Xinhua had some interesting (and sobering statistics) on mining casualties. They include:

  • Mine accidents killed 37 workers for every 100-million metric tonnes of coal produced in 2012, down from 56.4 for 2011 but well above the US which reported 1.9 in that same year;
  • 1,384 fatalities occurred in Chinese coal mines in 2012, down from 1,973 in 2011;
  • 93% of coal gas blasts were caused by poor ventilation.

China is acknowledged by many to be the most dangerous place on Earth to work in mining, especially when it comes to coal mining.
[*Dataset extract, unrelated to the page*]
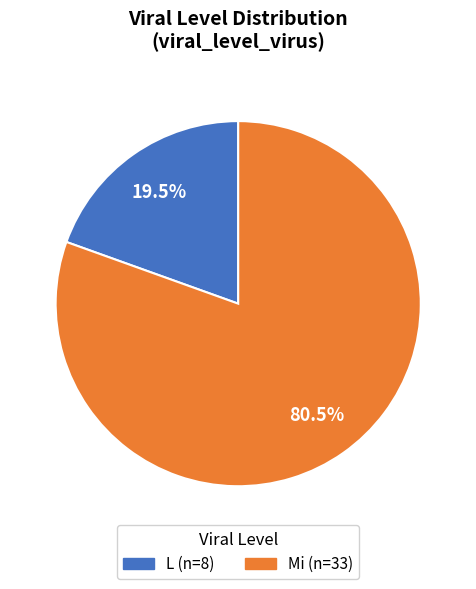

Does any single category account for the majority?

Yes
Here is an updated analysis of Chinese incidents resulting in significant casualties as reported by official Chinese media sources through to 24 July 2013.

Fatalities by Province

1 - ChinaMiningDeathsbyProvince_130725

To date there have been 40-major incidents which have been reported by Xinhua. This includes 411-deaths and 229-injuries. Due to a lack of follow-up reporting by Xinhua and the severity of Chinese mining accidents there are also 47-missing persons, many of whom should be considered as deceased.
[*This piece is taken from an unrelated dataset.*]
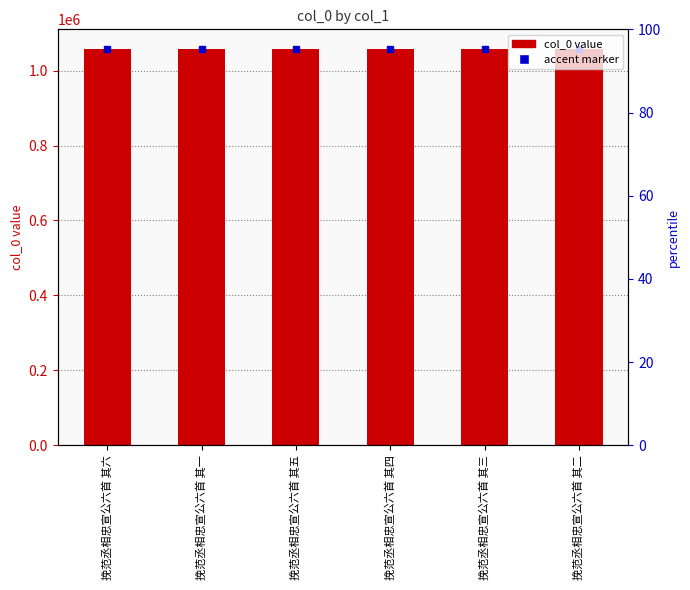

How many data points are above 1057122?

2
The single largest incident was that of a landslide in Tibet which buried 83 from the Jiama Copper mine under 2-million cubic metres of mud and rock on the 29th March. This single incident also confirmed Tibet as the province with the most confirmed fatalities to date.
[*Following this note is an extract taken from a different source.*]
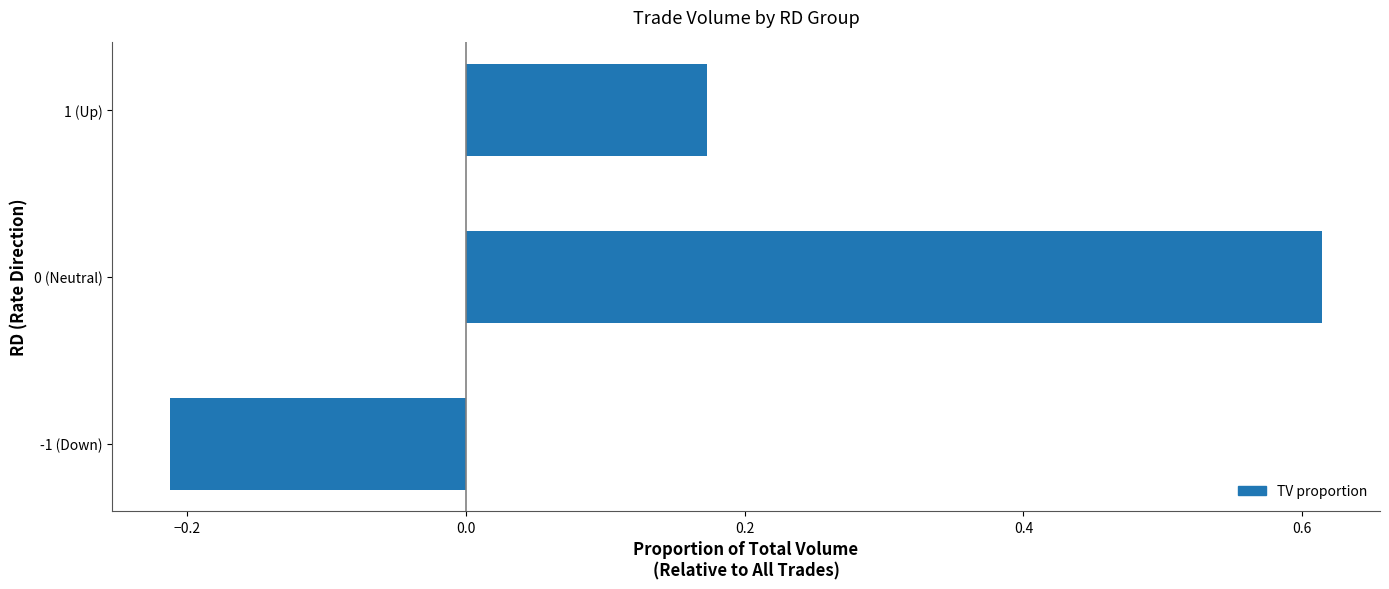

List the labels in order of value, smallest first.

-1 (Down), 1 (Up), 0 (Neutral)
The South West province of Guizhou had the most reported incidents with seven separate incidents and a combined fatality count of 70. The most serious incident from Guizhou was a colliery gas blast at the Machang mine which left 25-dead and a further 20-injured.

Both North East and South West Regions have recorded 11-incidents each. The South West Region (which includes Tibet) had the worst data, so far recording 195-deaths. The North East had 114-deaths.

The most recent incident reported by Xinhua was the death of 10 sulphur miners in Chengcheng County, Shaanxi who were killed when a fire broke out on the 24th July 2013.

Note: The infographic was created using Tableau Public.

Fatalities by Resource

2 - ChinaMiningDeathsbyResource_130725

Coal continues to be the most dangerous resource to mine in China with 292-deaths or 71% of all reported fatalities. Additionally, with 33 out of the 40 incidents where the resource was known attributed to coal it has dominated the news representing 82.5% of all reported incidents.

Copper was the second most dangerous resource by numbers with 86-deaths (20.9%) but only two incidents (5%). Although we are just over half-way through the year I believe that percentile will come down further given that most of fatalities from copper mining came from a single incident (the Tibetan landslide) which even by Chinese standards was unprecedented.

Other commodities with reported deaths include gold (2.4%), sulphur (2.4%) and oil (0.5%). There have been two incidents and 11-deaths that had no details of the resource being extracted.

Fatalities by Month

3 - ChinaMiningDeathsbyMonth_130725

The final graph looks at reported mining deaths by month including provisional numbers for the current month. I have split the graph to show confirmed fatalities and those still missing at the time of the latest reporting. Often Chinese media do not follow-up on previous incidents.

To June the incident average is 5.7 per month and the fatality average was ranged between 62.5 to 69.2 (if you include the missing). With three incidents which claimed more than 25 lives each, including the Tibetan landslide which killed 83, March was the worst month on record for 2013.

Final Thoughts

This analysis can only scratch the surface of what is going on in the Chinese mining industry.

A commonality of the 40 incidents reported by Xinhua was that they covered accidents which involved three or more persons. Thus, a huge amount of individual deaths and injuries that can happen on any mine in any part of the world including Australia must surely go unreported. There is also no way to validate this data against a Chinese regulator. In all fairness to the Chinese it is also difficult to get immediate injury and fatality data from Australian mining regulators and Work Cover entities.

Another factor here is illegal mining. To date at least six incidents and 54-deaths occurred in illegal mines which have subsequently required a major rescue effort. How many unknown accidents and tragedies have gone unreported?

While China remains the most power hungry nation on the planet one unfortunate (yet certain) point can be taken from this analysis.

There will be more tragedies.



Update (8/07/2013)

  • Updated all infographics and some text with an additional six incidents between 6 June and 8 July 2013.

Update (25/07/2013)

  • Updated all infographics and some text with an additional three incidents between 9 – 24 July 2013.